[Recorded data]
^^^^^^^^^^^^^^^^
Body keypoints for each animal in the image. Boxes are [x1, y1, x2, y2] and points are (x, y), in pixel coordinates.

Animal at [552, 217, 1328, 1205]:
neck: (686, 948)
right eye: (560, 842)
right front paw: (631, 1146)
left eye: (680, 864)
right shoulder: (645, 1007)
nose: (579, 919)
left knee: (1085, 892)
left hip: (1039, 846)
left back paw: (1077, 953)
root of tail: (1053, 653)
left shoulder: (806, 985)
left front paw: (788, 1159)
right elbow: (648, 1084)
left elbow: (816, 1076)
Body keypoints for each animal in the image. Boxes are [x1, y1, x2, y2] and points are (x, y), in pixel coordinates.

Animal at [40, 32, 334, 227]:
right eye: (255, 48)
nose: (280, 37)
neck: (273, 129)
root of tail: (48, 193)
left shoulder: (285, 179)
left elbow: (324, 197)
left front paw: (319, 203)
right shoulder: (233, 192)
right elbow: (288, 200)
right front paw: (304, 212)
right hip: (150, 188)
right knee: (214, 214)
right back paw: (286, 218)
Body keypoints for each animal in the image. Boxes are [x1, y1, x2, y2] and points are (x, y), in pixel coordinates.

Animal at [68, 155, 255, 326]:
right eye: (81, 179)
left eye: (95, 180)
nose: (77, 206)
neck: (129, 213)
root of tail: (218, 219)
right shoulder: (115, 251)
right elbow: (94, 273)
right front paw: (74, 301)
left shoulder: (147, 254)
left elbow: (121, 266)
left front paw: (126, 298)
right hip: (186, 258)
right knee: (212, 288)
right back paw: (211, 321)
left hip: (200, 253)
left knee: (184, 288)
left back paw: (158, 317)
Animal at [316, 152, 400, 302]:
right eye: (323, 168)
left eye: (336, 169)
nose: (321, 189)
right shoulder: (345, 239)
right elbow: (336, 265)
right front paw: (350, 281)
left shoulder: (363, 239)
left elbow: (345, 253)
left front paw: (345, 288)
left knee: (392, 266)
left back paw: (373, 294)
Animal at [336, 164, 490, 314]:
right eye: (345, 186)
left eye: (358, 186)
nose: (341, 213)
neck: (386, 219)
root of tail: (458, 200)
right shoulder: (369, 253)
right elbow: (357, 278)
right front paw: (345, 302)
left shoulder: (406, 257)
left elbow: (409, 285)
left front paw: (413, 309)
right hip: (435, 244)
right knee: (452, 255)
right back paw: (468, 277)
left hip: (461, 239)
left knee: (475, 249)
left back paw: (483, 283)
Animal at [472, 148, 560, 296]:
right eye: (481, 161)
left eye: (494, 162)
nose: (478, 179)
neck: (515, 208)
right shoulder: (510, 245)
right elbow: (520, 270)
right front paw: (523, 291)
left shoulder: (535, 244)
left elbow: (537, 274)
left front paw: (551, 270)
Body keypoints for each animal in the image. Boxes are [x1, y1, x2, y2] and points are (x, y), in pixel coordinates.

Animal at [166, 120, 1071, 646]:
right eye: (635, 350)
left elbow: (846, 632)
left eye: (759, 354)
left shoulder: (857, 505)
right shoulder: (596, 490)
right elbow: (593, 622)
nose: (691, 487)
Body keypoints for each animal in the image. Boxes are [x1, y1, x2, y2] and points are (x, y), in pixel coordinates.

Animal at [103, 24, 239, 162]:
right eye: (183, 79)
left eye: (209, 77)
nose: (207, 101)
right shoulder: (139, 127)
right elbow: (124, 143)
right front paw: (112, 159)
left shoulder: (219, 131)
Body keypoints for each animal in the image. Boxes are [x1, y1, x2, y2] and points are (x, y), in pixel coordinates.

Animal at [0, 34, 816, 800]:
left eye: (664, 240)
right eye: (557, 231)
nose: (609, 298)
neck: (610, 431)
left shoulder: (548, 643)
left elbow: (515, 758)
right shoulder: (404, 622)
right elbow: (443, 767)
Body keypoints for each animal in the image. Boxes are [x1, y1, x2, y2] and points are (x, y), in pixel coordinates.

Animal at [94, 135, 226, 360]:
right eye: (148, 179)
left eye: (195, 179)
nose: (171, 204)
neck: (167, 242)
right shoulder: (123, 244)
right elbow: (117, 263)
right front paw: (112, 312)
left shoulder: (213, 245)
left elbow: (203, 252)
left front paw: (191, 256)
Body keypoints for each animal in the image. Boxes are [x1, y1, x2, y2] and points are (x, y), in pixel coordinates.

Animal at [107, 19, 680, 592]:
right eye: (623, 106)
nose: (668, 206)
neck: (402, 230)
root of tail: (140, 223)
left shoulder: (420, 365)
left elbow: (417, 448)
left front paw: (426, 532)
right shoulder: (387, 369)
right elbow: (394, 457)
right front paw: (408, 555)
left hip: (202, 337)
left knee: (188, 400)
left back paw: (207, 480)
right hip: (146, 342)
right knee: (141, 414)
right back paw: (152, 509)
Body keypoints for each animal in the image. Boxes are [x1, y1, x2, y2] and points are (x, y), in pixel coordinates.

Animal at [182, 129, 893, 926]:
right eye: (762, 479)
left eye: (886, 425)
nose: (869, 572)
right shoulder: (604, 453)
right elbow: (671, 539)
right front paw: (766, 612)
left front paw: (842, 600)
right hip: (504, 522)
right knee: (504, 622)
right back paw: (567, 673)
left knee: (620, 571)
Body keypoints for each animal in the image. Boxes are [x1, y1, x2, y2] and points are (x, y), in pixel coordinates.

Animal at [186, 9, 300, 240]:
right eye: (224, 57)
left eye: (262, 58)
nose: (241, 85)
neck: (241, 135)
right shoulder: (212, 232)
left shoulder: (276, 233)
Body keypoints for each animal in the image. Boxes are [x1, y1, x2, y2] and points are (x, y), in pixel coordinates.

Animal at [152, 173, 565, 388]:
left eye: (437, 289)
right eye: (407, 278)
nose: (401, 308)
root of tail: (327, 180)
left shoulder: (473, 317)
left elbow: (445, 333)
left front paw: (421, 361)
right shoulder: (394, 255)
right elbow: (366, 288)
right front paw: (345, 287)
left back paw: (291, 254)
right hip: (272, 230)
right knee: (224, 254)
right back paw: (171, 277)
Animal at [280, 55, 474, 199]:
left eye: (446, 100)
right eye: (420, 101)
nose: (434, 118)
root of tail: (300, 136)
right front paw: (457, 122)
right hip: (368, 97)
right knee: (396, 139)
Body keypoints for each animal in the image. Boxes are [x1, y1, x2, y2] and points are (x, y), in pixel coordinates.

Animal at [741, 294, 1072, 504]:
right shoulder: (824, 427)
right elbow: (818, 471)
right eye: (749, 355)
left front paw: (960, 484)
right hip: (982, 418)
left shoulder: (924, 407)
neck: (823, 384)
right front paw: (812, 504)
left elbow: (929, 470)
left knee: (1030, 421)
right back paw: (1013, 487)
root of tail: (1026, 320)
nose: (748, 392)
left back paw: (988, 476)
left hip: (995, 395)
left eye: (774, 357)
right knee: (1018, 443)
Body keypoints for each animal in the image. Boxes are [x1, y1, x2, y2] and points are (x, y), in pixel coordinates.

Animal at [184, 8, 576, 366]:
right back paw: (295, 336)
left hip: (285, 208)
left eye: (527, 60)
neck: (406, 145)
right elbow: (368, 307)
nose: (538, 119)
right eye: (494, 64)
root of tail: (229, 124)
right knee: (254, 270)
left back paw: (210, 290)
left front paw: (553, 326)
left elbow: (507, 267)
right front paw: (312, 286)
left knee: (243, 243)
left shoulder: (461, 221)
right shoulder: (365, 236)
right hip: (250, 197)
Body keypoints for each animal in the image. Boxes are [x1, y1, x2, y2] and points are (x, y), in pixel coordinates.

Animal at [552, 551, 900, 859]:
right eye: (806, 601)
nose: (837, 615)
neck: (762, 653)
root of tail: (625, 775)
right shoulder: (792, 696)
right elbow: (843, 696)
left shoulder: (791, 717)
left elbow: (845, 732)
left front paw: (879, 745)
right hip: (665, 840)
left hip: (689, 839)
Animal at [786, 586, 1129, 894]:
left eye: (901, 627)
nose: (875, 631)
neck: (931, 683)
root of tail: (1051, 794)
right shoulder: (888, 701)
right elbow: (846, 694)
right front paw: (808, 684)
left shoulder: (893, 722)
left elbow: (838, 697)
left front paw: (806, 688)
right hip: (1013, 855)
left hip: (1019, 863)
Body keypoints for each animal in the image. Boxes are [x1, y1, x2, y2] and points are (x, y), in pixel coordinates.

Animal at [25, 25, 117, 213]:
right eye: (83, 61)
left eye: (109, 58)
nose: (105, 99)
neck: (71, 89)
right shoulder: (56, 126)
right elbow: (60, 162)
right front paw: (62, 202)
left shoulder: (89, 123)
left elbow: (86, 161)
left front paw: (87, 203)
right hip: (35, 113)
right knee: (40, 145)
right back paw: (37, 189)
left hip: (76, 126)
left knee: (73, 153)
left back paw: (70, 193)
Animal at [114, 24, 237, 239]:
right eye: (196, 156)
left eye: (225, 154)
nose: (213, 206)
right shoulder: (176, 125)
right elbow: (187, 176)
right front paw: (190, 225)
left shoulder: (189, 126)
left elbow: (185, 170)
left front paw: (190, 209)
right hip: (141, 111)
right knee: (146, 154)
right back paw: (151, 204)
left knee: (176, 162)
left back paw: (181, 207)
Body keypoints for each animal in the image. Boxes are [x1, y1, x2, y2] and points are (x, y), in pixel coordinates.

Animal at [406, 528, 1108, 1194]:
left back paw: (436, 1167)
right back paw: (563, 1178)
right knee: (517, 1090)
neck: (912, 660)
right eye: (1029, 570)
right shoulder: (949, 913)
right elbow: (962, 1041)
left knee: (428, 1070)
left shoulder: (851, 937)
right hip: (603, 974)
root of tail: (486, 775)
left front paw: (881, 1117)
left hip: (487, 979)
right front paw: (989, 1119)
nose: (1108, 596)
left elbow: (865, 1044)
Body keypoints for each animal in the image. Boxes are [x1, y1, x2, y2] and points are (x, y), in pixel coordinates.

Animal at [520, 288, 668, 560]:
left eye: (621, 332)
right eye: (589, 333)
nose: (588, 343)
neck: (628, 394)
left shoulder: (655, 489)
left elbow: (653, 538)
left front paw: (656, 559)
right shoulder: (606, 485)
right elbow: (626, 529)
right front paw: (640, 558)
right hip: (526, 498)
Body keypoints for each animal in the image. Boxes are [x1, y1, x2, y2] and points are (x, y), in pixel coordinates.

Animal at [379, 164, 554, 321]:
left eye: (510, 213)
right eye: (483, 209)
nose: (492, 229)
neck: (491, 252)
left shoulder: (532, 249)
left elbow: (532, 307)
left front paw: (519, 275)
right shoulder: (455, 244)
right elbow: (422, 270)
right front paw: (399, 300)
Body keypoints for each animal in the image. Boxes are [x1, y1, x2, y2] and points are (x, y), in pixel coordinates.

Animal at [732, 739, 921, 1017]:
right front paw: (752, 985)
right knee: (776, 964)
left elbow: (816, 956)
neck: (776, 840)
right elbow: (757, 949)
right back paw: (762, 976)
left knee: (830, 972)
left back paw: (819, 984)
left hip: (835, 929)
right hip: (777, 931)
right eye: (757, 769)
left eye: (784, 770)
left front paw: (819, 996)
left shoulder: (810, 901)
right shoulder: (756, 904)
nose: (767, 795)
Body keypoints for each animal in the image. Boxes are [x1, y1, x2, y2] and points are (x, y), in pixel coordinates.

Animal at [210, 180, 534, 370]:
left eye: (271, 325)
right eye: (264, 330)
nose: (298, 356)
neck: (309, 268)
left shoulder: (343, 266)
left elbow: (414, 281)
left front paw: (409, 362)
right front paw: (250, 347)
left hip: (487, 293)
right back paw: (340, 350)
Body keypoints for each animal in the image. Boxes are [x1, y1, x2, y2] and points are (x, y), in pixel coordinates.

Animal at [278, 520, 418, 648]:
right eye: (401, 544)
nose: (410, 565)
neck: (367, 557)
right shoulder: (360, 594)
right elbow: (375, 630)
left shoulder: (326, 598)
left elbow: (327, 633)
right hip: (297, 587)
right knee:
^^^^^^^^^^^^^^^^
# [What is expected]
The required output is a copy of each line in the records where the string "tail" occurs.

# [Problem solution]
root of tail: (1053, 653)
root of tail: (48, 193)
root of tail: (218, 219)
root of tail: (458, 200)
root of tail: (140, 223)
root of tail: (327, 180)
root of tail: (300, 136)
root of tail: (1026, 320)
root of tail: (229, 124)
root of tail: (625, 775)
root of tail: (1051, 794)
root of tail: (486, 775)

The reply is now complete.